We thank the Lindquist lab members for valuable discussions and comments on the manuscript. We also thank Mohammed Azam (Cincinnati Children’s Hospital Medical Center) for providing mutant BCR-ABL clones and Prat Thiru, Inma Barrasa and George Bell (Whitehead Institute) for help with primer design and statistical analysis. M.T. was supported by Human Frontier Science Programme long-term fellowship. S.L. is a Howard Hughes Medical Institute investigator. Support for this study was also provided by the NIH Genomics Based Drug Discovery-Driving Medical Projects grant UL1-DE019585, administratively linked to NIH grants RL1-GM084437, RL1-CA133834, and RL1-HG004671.
AUTHOR CONTRIBUTIONSM.T. and S.L. planned the project. M.T. designed the experiments, developed the assay, performed the experiments together with I.K., and analyzed the data.
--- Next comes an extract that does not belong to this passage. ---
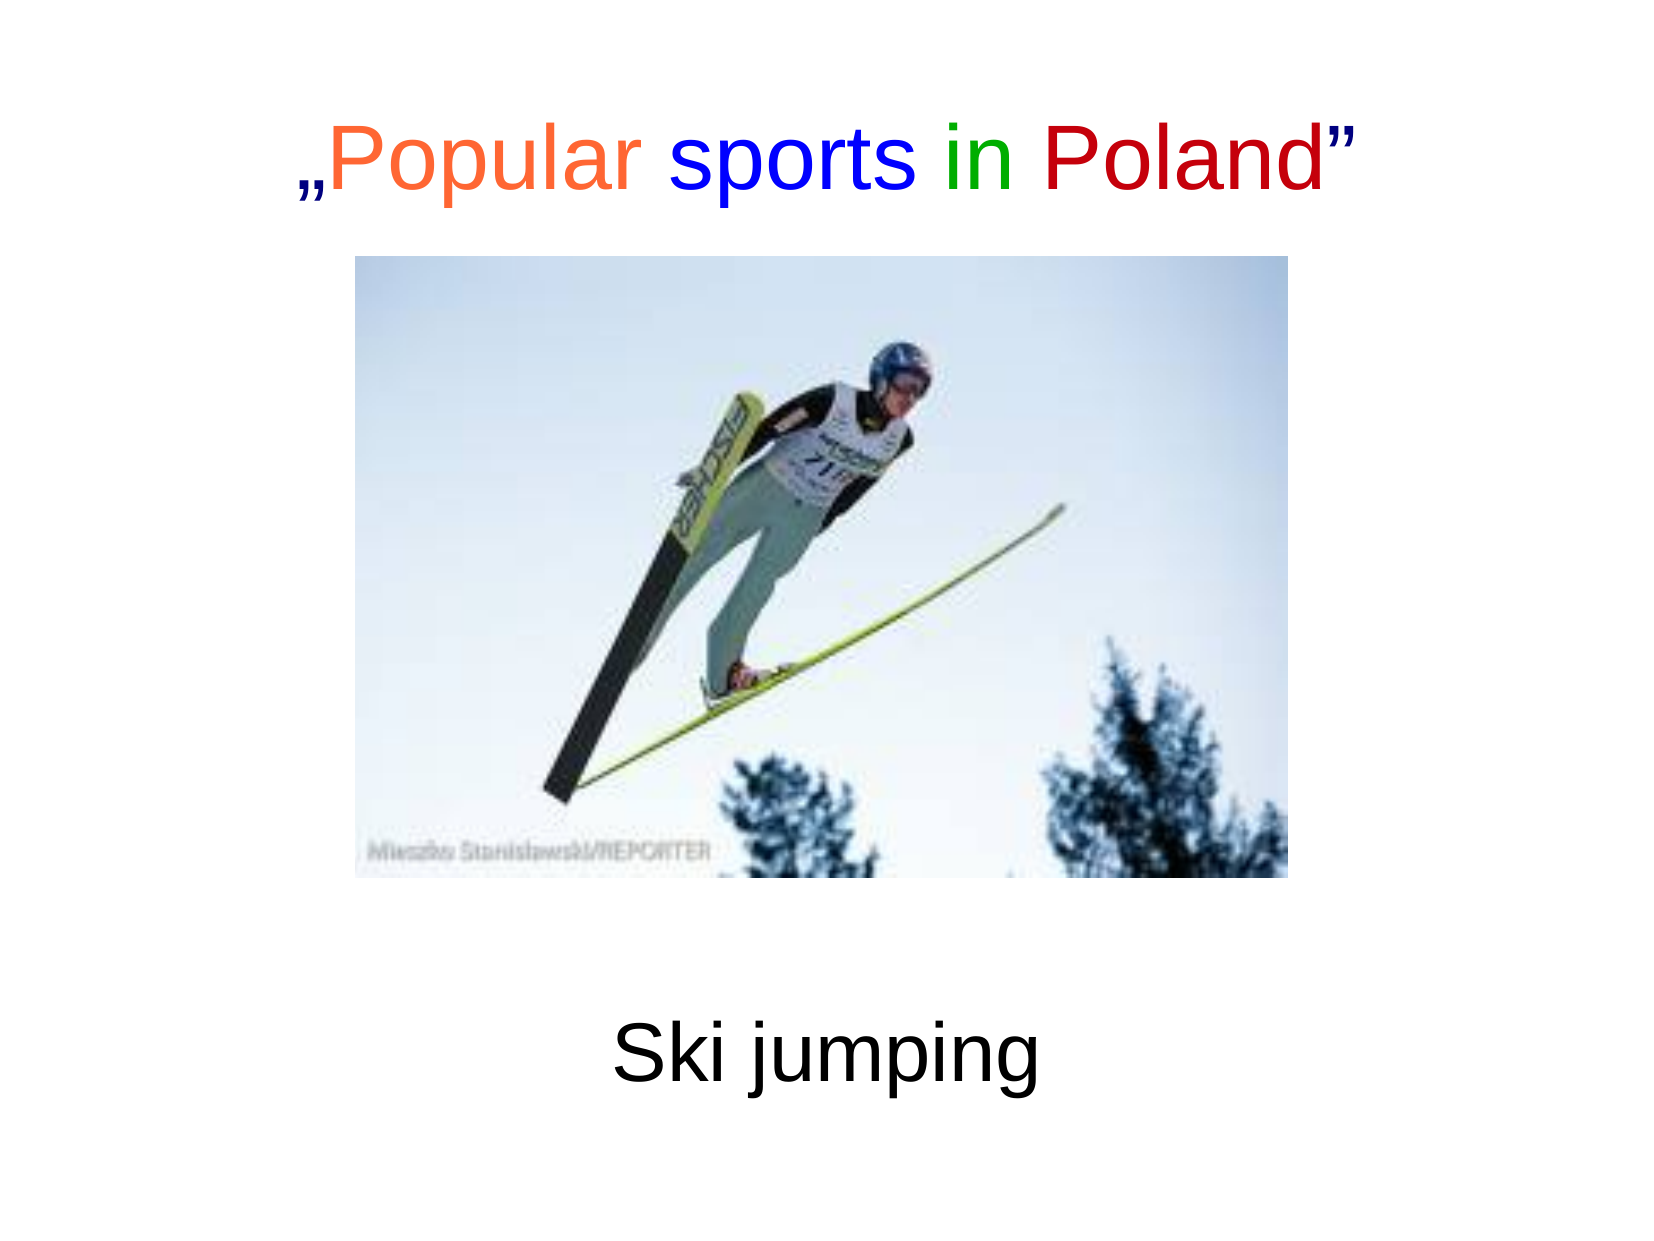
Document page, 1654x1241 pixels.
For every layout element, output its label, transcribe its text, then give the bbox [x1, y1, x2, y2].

subtitle Ski jumping [82, 297, 1571, 1102]
picture [355, 256, 1288, 879]
title „Popular sports in Poland” [82, 49, 1571, 257]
Xenograft experiments were done by L.W., and S.S. performed immunohistochemistry on tumor samples. J.Z. tested BCR-ABL variants for GNF-2 sensitivity in BaF/3 cells. J.Z., Q.L., and N.S.G. synthesized and provided kinase inhibitors and helped design experiments. M.T. and S.L. wrote the paper with input from all co-authors.
COMPETING FINANCIAL INTERESTS
M.T. and S.L. are named inventors on a patent application on the technology described in this manuscript and co-founders of an early-stage startup company utilizing the technology for drug screening.